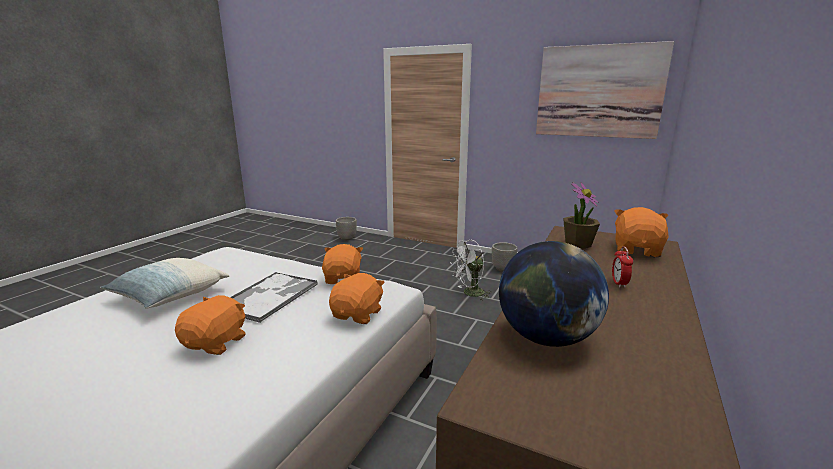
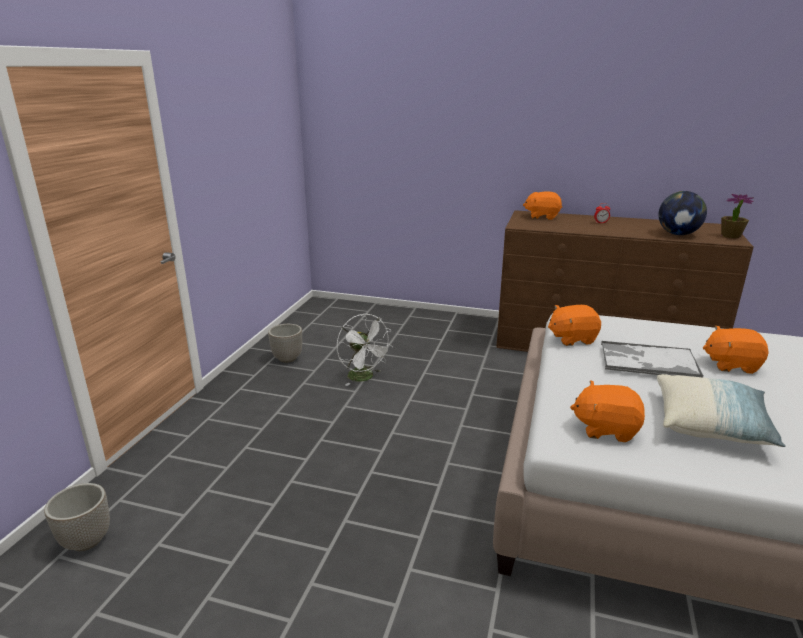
camera: 100 degrees left, 5 degrees up
(358, 314) = (627, 323): orange plush toy -> orange plush toy (606, 429)
(578, 244) = (545, 225): potted plant -> potted plant (730, 236)
(599, 91) = (265, 118): picture -> none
--------------------------------------------------
▶ [The problem]:
Write out the material exactly as it stands, omitting every picture.

▶ [Solution for this exercise]:
camera: 100 degrees left, 5 degrees up
(358, 314) = (627, 323): orange plush toy -> orange plush toy (606, 429)
(578, 244) = (545, 225): potted plant -> potted plant (730, 236)
(599, 91) = (265, 118): picture -> none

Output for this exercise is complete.